Jimquisition: Sony, Nintendo, EA and SOPA


New member
May 25, 2009
A big issue that I noticed with SOPA. I originally thought that reviews wouldn't be too badly affected by SOPA because companies depend on them (and metacritic scores) for sales and publicity. Then I thought, with these powers, companies could single out negative reviews and remove them, claiming an infringement of copyright. This makes reviewing and Metacritic averages completely useless. My god this is getting worse by the second!

Jeff Loper

New member
Feb 15, 2010
I know this is already dead but I have to wonder how this would have affected "spectator" sessions. Counterstrike or everything on onlive for example. During most just cause 2 sessions I usually see at least a dozen spectator notifications.


Citation Needed
Nov 28, 2007
Well, it's not surprising that big businesses are lining up to support a law that directly benefits them. As far as the law itself goes, I have mixed feelings on the subject, after all I'm someone who goes off about other countries like China stealing US Patents and IPs, so needless to say I'm not exactly on the pro-piracy bandwagon. That said this really isn't about piracy but about stepping on people's protections, the right to a trial, the need for evidence, etc... and pretty much letting one private group of citizens directly regulate another, in the especially damning fashion of ultimatly allowing businesses to legally shut down their own competition and any criticism of their products. For that reason alone SOPA needs to be stopped.

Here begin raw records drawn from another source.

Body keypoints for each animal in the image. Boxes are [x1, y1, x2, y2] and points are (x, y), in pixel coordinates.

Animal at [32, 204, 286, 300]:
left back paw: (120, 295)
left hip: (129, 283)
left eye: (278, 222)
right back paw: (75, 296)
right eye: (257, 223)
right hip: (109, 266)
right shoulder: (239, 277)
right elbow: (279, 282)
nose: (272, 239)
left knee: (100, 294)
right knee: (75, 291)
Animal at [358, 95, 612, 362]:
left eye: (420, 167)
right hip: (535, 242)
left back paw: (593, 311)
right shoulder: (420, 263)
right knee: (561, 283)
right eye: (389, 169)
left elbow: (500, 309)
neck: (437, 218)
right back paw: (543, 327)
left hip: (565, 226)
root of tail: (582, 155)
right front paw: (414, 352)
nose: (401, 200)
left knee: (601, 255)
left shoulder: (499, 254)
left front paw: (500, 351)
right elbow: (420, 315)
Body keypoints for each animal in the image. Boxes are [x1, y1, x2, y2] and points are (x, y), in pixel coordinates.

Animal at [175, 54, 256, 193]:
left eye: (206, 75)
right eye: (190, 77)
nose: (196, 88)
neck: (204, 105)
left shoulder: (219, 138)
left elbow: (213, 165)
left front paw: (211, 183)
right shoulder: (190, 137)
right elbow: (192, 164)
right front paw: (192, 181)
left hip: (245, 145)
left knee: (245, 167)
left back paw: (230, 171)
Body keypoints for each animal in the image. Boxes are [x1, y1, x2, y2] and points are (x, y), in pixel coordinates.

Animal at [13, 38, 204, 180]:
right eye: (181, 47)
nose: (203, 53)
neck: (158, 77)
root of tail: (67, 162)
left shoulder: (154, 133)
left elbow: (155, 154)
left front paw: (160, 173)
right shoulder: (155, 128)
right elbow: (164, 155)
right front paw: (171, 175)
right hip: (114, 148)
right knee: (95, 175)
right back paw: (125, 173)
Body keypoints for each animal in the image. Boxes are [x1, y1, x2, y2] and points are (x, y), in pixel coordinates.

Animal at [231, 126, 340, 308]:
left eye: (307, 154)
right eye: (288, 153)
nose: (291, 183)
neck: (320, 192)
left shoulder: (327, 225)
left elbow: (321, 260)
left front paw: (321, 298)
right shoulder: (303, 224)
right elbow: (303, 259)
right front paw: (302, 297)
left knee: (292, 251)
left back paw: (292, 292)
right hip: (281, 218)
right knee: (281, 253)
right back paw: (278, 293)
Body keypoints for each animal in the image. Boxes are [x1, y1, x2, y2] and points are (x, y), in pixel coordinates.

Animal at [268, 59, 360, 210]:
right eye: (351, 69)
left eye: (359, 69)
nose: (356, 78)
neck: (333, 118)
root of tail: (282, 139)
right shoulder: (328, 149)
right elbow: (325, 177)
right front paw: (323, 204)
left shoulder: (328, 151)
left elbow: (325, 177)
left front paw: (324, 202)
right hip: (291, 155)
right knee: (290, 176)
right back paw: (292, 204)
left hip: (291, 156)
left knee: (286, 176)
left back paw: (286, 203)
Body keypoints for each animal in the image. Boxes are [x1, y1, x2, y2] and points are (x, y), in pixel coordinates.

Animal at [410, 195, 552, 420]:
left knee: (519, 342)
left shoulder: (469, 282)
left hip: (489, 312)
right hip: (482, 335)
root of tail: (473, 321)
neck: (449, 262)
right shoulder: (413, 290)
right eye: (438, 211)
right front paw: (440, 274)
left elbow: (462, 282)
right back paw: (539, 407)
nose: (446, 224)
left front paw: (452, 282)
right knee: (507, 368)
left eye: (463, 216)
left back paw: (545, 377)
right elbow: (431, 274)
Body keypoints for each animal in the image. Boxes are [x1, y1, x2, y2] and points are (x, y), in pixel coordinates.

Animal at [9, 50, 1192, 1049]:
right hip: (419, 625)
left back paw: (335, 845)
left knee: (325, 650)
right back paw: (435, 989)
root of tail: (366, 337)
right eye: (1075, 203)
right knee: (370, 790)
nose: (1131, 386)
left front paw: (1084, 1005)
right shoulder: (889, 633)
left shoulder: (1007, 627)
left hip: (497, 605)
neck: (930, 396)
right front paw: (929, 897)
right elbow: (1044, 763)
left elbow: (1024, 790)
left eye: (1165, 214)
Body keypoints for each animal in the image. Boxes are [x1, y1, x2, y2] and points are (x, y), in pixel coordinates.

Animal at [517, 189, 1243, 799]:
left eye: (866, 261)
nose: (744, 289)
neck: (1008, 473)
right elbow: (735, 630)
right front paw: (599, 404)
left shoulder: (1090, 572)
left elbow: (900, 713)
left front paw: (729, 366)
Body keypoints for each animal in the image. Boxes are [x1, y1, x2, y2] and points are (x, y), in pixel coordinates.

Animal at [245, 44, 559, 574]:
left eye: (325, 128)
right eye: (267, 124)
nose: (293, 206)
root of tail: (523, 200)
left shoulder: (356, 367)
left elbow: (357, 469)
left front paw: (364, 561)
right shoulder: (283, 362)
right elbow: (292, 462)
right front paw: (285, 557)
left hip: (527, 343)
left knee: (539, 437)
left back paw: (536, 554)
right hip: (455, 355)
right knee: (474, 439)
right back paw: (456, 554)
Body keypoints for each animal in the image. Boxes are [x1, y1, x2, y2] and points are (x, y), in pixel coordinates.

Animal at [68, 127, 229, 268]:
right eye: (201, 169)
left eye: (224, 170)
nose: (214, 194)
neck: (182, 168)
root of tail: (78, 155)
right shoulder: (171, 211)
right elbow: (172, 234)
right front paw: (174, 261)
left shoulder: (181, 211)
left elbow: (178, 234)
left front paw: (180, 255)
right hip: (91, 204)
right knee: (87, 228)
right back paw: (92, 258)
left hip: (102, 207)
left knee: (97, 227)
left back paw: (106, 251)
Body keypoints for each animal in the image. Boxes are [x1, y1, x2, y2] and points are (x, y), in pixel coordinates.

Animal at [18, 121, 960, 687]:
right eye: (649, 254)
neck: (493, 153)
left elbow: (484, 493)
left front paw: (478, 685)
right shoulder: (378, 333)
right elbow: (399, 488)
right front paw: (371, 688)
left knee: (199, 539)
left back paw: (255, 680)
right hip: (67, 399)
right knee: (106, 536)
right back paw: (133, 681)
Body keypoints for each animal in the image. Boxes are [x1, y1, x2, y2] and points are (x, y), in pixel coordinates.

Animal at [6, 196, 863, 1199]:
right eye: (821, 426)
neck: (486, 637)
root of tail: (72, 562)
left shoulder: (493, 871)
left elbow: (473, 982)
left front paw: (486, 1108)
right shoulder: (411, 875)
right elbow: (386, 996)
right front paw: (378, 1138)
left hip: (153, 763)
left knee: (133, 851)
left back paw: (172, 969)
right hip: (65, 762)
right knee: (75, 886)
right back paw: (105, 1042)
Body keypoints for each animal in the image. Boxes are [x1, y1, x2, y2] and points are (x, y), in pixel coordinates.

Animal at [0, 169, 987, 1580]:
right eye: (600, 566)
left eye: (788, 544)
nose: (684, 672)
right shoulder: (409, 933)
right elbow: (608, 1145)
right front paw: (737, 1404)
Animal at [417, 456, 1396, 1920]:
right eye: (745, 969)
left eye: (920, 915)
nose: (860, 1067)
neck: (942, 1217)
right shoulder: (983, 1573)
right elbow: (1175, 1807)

To be honest I do not things are currently in any danger of going as far as Jim suspects though. Right now our system of checks and balances is sufficient to prevent that.

A lot of people will say I'm "off the deep end" or "trolling" or whatever else, but I'd remind people that the odds of the police ever busting in and arresting someone as a felon for streaming a video game for a charity event are minimal. This is because of one of our most important rights, the right to keep and bear arms. The point here is that the people aren't entirely defenseless against the police and authorities. Getting away from all the other ways that this influances things, as it applies here is the bottom line that to go and enforce a law and arrest someone the guy at the bottom of the totem pole, Joe cop, has to agree it's worth potentially getting his head blown off to enforce a law, which is always a chance no matter what advantages we give him as long as the populance is armed. A lot of very stupid "pet" laws by politicians are curtailed by this kind of thing and it's been a HUGE deterrant towards the US becoming a police state when laws even worse than the one Jim is talking about have successfully passed, especially on a state and local level. Basically if YOU were a cop, would YOU go and kick open someone's door and risk taking a bullet in the head from someone who doesn't want to go to jail or have their life ruined, over something stupid like a video game and EA's IP rights? No, you probably wouldn't. That means that it would become one of those laws that might be on the books, but nobody enforces directly (the kind of thing that becomes "blue law" before it expires) because nobody doing this job is going to value the "paper rights" of big business more than their own lives. People do not really "get" all the ways our right to be armed benefits us, and why it's so important we protect it from guys like Obama who seek to limit it. The costs of gun violence, even in surges, are vastly outweight by the cost if this fear went away and there wasn't much keeping cops from enforcing any petty law someone wants to pass, I mean without the fear some otherwise law abiding citizen (as opposed to a hardened criminal) might defend themselves, some cop is going to value their paycheck more than your livelyhood or freedom. "Just following orders" is easier to use as an excuse when it becomes the path of least resistance.

That said, for those that got past that paragraph (I know what sentiments are like here), the odds of this paticular law even going that far are slim. Jim's fear of being arrested for streaming doesn't seem paticularly valid under any circumstances, it's more likely the people providing the services you need to stream will be the ones jackbooted and it will never trickle down to the everyman. Sheer intimidation and the possibility of arrest will do the work for the laws after the first few examples should this pass and be enforced.

This is definatly something to be concerned about, but honestly I'm not entirely sure what can be done about it at our level, unless someon at our level is arrested and actually manages to fight a series of appeals up to the supreme court, where I don't think it would hold weight. With the money involved this doesn't seem like the kind of situation politicians are likely to listen to what is a pretty small minority of people overall.

But yeah, I could see this nailing a lot of industry critics like Jim, or me for that matter (and people don't even like me), and what little watchdogging we see as it is going away.